* Work item
Collect every line below that contains the word "Everything".

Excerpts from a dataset

•••••

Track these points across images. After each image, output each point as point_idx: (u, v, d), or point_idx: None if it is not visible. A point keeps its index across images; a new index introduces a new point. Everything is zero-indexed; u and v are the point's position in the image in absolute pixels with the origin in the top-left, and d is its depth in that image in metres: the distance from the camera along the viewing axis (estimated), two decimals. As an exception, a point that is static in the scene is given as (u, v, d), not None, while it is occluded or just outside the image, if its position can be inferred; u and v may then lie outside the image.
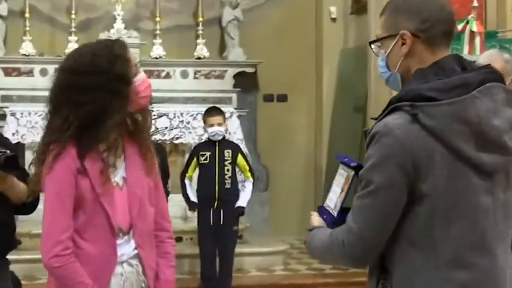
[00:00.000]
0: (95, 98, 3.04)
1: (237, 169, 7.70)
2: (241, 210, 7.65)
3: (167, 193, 7.97)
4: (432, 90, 2.36)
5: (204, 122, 7.70)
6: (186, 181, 7.72)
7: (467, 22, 7.66)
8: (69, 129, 3.06)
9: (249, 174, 7.68)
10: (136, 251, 3.24)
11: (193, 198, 7.67)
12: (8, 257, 3.86)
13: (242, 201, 7.62)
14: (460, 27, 7.70)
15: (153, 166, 3.35)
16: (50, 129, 3.14)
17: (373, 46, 2.65)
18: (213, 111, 7.64)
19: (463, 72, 2.47)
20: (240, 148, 7.92)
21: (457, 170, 2.36)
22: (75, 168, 3.07)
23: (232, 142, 8.09)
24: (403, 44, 2.52)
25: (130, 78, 3.12)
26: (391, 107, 2.41)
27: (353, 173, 2.66)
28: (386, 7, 2.61)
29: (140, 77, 3.18)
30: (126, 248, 3.21)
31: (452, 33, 2.57)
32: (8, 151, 3.56)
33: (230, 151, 7.61)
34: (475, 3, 7.79)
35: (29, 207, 3.74)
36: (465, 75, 2.42)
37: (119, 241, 3.18)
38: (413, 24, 2.50)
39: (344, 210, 2.63)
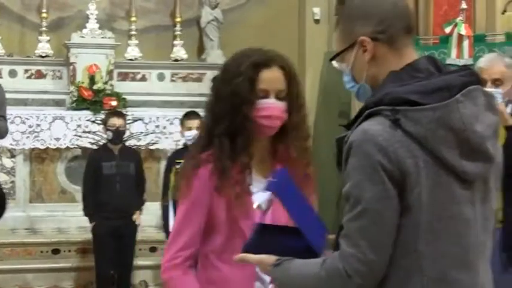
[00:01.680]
0: (224, 110, 2.98)
1: None
2: None
3: (143, 202, 7.72)
4: (413, 93, 2.21)
5: (182, 125, 7.56)
6: (170, 205, 7.36)
7: (456, 25, 7.63)
8: (210, 144, 3.01)
9: None
10: None
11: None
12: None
13: None
14: (448, 30, 7.76)
15: (310, 196, 3.02)
16: (197, 141, 3.16)
17: (334, 63, 2.49)
18: (191, 114, 7.49)
19: (441, 74, 2.32)
20: None
21: (441, 179, 2.21)
22: (212, 187, 2.99)
23: None
24: (364, 51, 2.36)
25: (249, 98, 2.96)
26: (368, 112, 2.25)
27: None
28: (340, 18, 2.48)
29: (264, 103, 2.99)
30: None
31: (412, 28, 2.42)
32: None
33: None
34: (464, 6, 7.69)
35: None
36: (446, 77, 2.28)
37: None
38: (369, 28, 2.36)
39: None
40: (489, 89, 4.47)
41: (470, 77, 2.29)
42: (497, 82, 4.67)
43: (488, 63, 4.81)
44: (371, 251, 2.20)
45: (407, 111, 2.18)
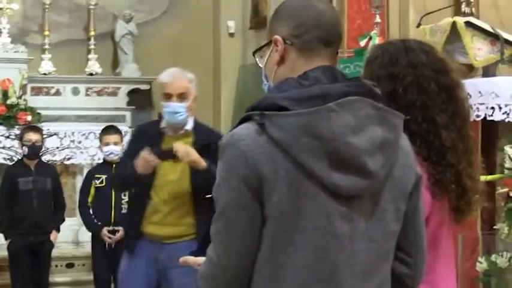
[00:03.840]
0: None
1: None
2: None
3: (62, 219, 7.63)
4: (286, 99, 2.15)
5: (100, 140, 7.49)
6: (89, 211, 7.32)
7: (370, 38, 7.69)
8: None
9: None
10: None
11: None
12: None
13: None
14: (363, 43, 7.85)
15: None
16: None
17: (256, 57, 2.46)
18: (110, 129, 7.45)
19: (328, 83, 2.24)
20: None
21: (306, 189, 2.13)
22: None
23: None
24: (276, 51, 2.33)
25: None
26: (243, 117, 2.21)
27: None
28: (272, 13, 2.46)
29: None
30: None
31: (332, 41, 2.33)
32: None
33: None
34: (378, 19, 7.77)
35: None
36: (326, 86, 2.20)
37: None
38: (287, 30, 2.31)
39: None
40: (174, 103, 4.73)
41: (357, 88, 2.21)
42: (181, 97, 4.78)
43: (171, 77, 4.87)
44: (224, 256, 2.21)
45: (272, 116, 2.12)
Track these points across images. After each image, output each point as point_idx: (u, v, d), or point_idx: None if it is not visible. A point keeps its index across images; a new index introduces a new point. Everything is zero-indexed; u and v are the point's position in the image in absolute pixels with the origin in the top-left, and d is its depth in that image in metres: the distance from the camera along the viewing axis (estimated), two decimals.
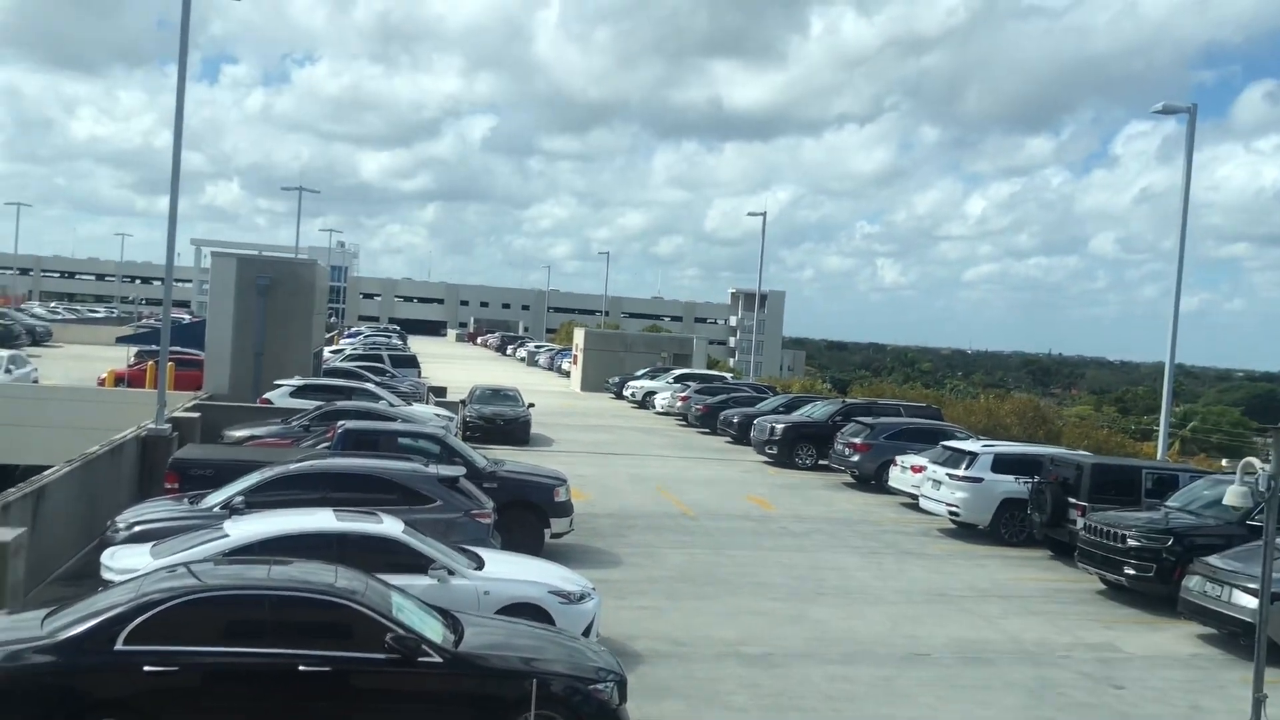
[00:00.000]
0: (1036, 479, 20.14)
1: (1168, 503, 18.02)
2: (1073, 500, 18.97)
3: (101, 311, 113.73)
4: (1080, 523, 18.06)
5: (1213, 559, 14.85)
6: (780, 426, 30.54)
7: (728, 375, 56.53)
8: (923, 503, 22.46)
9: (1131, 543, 16.44)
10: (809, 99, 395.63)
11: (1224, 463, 28.92)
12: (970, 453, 21.87)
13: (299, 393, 27.24)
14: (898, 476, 24.28)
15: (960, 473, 21.34)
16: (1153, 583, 16.12)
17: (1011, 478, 20.99)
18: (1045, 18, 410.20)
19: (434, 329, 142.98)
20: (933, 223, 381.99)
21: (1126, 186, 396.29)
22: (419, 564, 10.76)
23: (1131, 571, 16.33)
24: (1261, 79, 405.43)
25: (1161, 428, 26.61)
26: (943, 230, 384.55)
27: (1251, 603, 12.87)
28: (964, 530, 21.62)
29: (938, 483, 21.80)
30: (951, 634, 14.40)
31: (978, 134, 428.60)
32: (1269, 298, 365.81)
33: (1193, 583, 14.78)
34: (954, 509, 21.29)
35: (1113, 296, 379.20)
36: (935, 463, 22.35)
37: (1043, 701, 11.92)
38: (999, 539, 20.85)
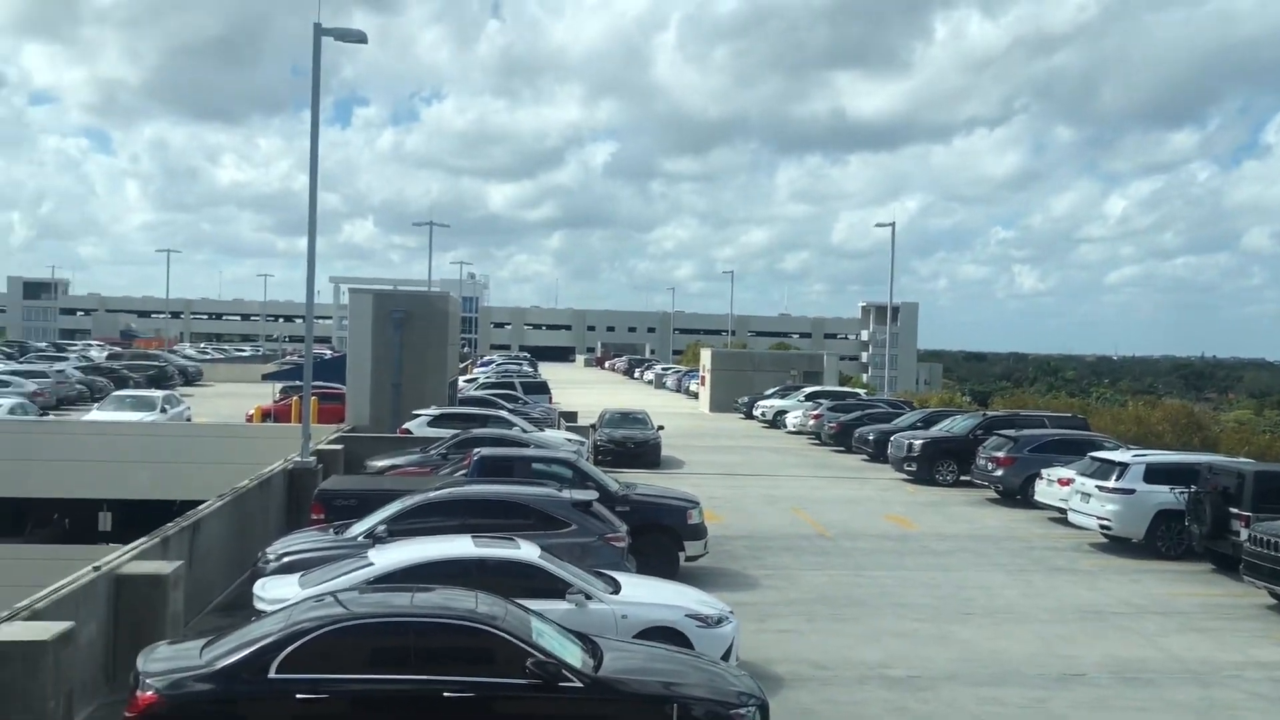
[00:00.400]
0: (1194, 488, 19.15)
1: None
2: (1235, 510, 17.97)
3: (247, 350, 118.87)
4: (1244, 534, 17.08)
5: None
6: (918, 442, 29.86)
7: (861, 391, 55.73)
8: (1071, 517, 21.60)
9: None
10: (935, 105, 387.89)
11: None
12: (1121, 463, 20.95)
13: (436, 422, 27.87)
14: (1044, 490, 23.45)
15: (1111, 484, 20.46)
16: None
17: (1166, 488, 20.02)
18: (1184, 6, 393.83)
19: (563, 355, 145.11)
20: (1071, 225, 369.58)
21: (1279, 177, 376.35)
22: (556, 589, 10.80)
23: None
24: None
25: None
26: (1082, 232, 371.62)
27: None
28: (1117, 544, 20.71)
29: (1087, 495, 20.95)
30: (1107, 653, 13.75)
31: (1115, 131, 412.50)
32: None
33: None
34: (1105, 522, 20.41)
35: (1271, 294, 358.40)
36: (1084, 475, 21.49)
37: None
38: (1155, 552, 19.90)
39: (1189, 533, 19.14)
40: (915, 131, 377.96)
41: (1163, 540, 19.95)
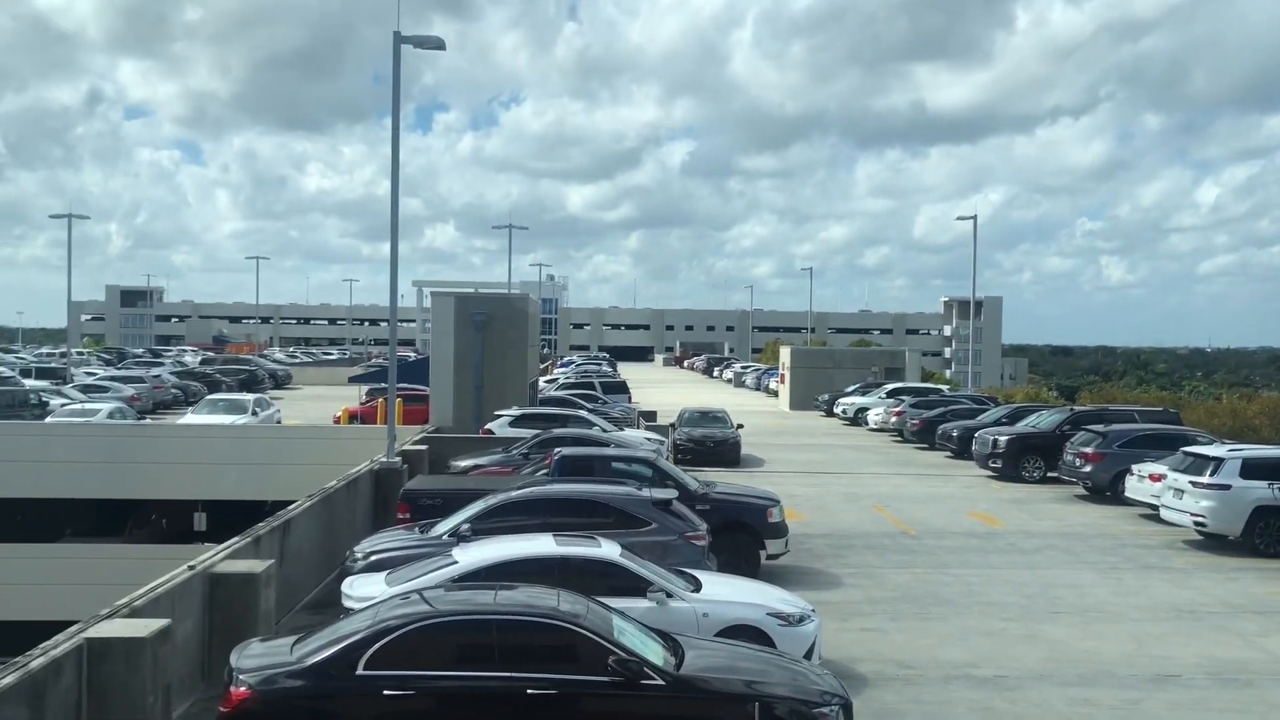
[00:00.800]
0: None
1: None
2: None
3: (334, 354, 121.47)
4: None
5: None
6: (1004, 439, 29.32)
7: (944, 388, 54.85)
8: (1164, 513, 21.03)
9: None
10: (1017, 95, 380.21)
11: None
12: (1215, 458, 20.33)
13: (518, 422, 28.16)
14: (1135, 486, 22.87)
15: (1205, 480, 19.87)
16: None
17: (1264, 483, 19.39)
18: None
19: (641, 354, 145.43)
20: (1160, 215, 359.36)
21: None
22: (638, 587, 10.83)
23: None
24: None
25: None
26: (1172, 222, 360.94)
27: None
28: (1212, 541, 20.11)
29: (1180, 491, 20.37)
30: (1203, 653, 13.37)
31: (1206, 117, 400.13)
32: None
33: None
34: (1200, 519, 19.83)
35: None
36: (1176, 470, 20.90)
37: None
38: (1253, 550, 19.28)
39: None
40: (997, 122, 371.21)
41: (1261, 537, 19.32)
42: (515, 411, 29.36)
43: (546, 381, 50.78)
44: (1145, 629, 14.46)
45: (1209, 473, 19.94)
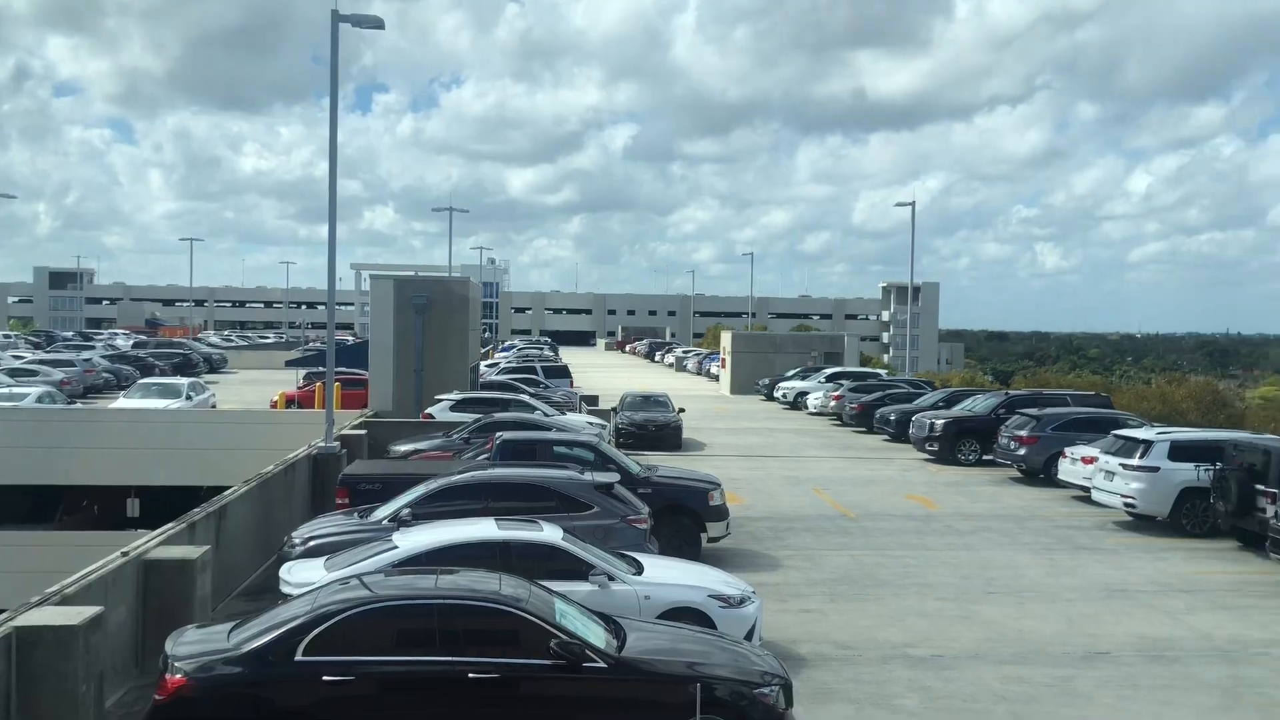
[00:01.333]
0: (1219, 466, 19.03)
1: None
2: (1261, 487, 17.85)
3: (271, 337, 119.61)
4: (1271, 510, 16.98)
5: None
6: (940, 422, 29.76)
7: (882, 372, 55.51)
8: (1095, 495, 21.51)
9: None
10: (957, 83, 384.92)
11: None
12: (1145, 441, 20.82)
13: (458, 407, 27.99)
14: (1068, 469, 23.35)
15: (1135, 462, 20.35)
16: None
17: (1191, 465, 19.89)
18: None
19: (583, 339, 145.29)
20: (1094, 203, 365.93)
21: None
22: (579, 570, 10.85)
23: None
24: None
25: None
26: (1105, 210, 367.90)
27: None
28: (1141, 522, 20.60)
29: (1111, 473, 20.84)
30: (1133, 631, 13.70)
31: (1139, 107, 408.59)
32: None
33: None
34: (1130, 500, 20.31)
35: None
36: (1107, 453, 21.37)
37: (1239, 702, 11.22)
38: (1180, 530, 19.79)
39: (1214, 510, 19.03)
40: (936, 110, 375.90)
41: (1188, 518, 19.83)
42: (456, 396, 29.17)
43: (488, 366, 50.53)
44: (1077, 608, 14.79)
45: (1138, 455, 20.41)
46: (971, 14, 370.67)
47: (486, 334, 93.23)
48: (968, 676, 11.83)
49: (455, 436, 23.19)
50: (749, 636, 10.93)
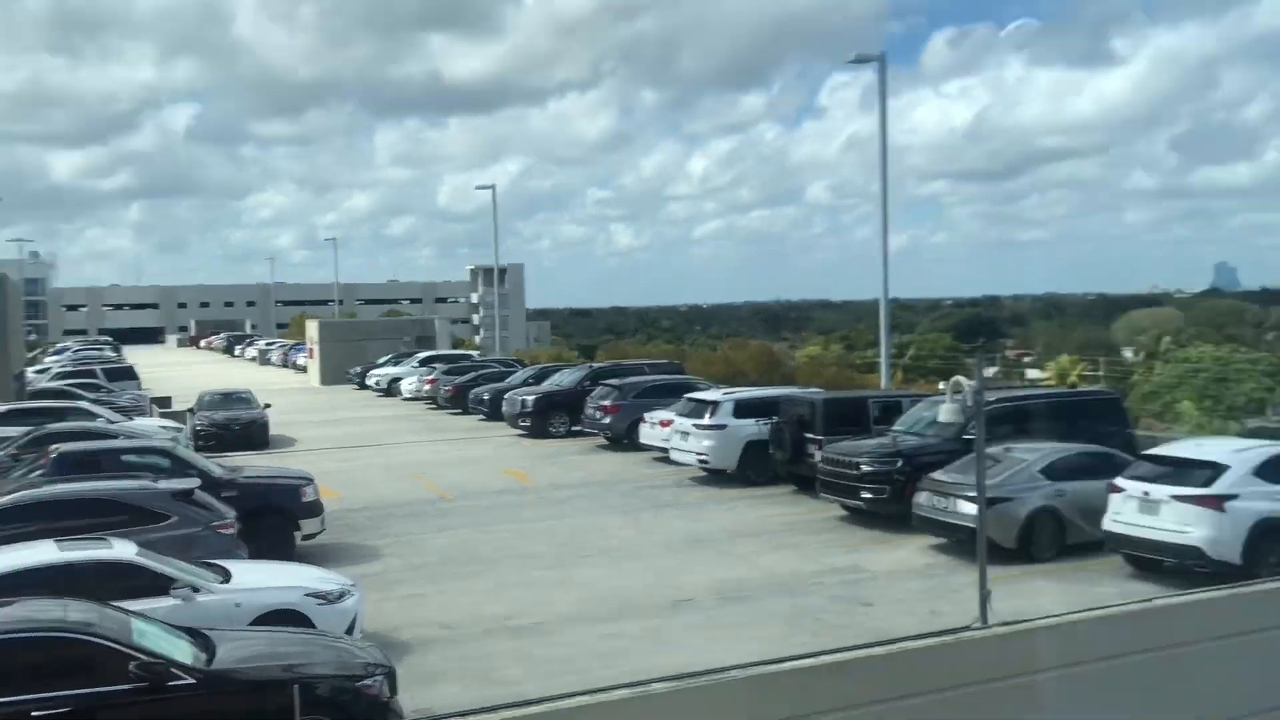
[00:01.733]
0: (775, 419, 21.12)
1: (894, 428, 19.37)
2: (810, 435, 20.05)
3: None
4: (818, 456, 19.12)
5: (937, 474, 16.12)
6: (531, 398, 30.63)
7: (474, 353, 56.05)
8: (674, 455, 23.14)
9: (865, 468, 17.59)
10: (529, 68, 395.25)
11: (940, 385, 31.38)
12: (712, 402, 22.69)
13: (2, 419, 24.89)
14: (648, 433, 24.88)
15: (705, 421, 22.11)
16: (887, 503, 17.31)
17: (753, 421, 21.91)
18: None
19: (152, 336, 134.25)
20: (660, 184, 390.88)
21: (834, 135, 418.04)
22: (159, 585, 10.11)
23: (868, 495, 17.49)
24: (944, 27, 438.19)
25: (883, 359, 28.54)
26: (670, 191, 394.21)
27: (972, 509, 14.02)
28: (714, 476, 22.43)
29: (685, 434, 22.51)
30: (712, 577, 14.94)
31: (694, 94, 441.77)
32: (968, 230, 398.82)
33: (922, 498, 16.00)
34: (703, 457, 22.06)
35: (830, 241, 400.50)
36: (681, 415, 23.05)
37: (800, 628, 12.58)
38: (746, 480, 21.72)
39: (773, 460, 21.12)
40: (511, 94, 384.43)
41: (752, 469, 21.83)
42: None
43: (37, 372, 45.34)
44: (663, 561, 15.89)
45: (708, 415, 22.22)
46: (538, 0, 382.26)
47: (33, 336, 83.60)
48: (568, 639, 12.35)
49: (1, 453, 20.62)
50: (350, 630, 10.73)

•••••

* Written reply
Track these points across images. After each image, output each point as point_idx: (u, v, d), or point_idx: None if it is not visible. A point keeps its index across images; a new index introduces a new point. Everything is zero-indexed; u and v are the point's position in the image in absolute pixels with the origin in the top-left, and d is its depth in that image in metres: the distance from the camera along the viewing axis (estimated), two decimals. As an exception, a point that is static in the scene is given as (u, v, d), not None, while it is occluded or just outside the image, if its position can be inferred; u and v may then lie outside the image.
Track these points across images. After each image, output each point as point_idx: (u, v, d), or point_idx: None if it is not visible. A point keeps its index across images; a new index introduces a new point. Everything is zero-indexed; u and v are the point's position in the image in absolute pixels with the origin in the top-left, and d is its depth in that image in metres: the distance from the camera along the viewing axis (estimated), two decimals.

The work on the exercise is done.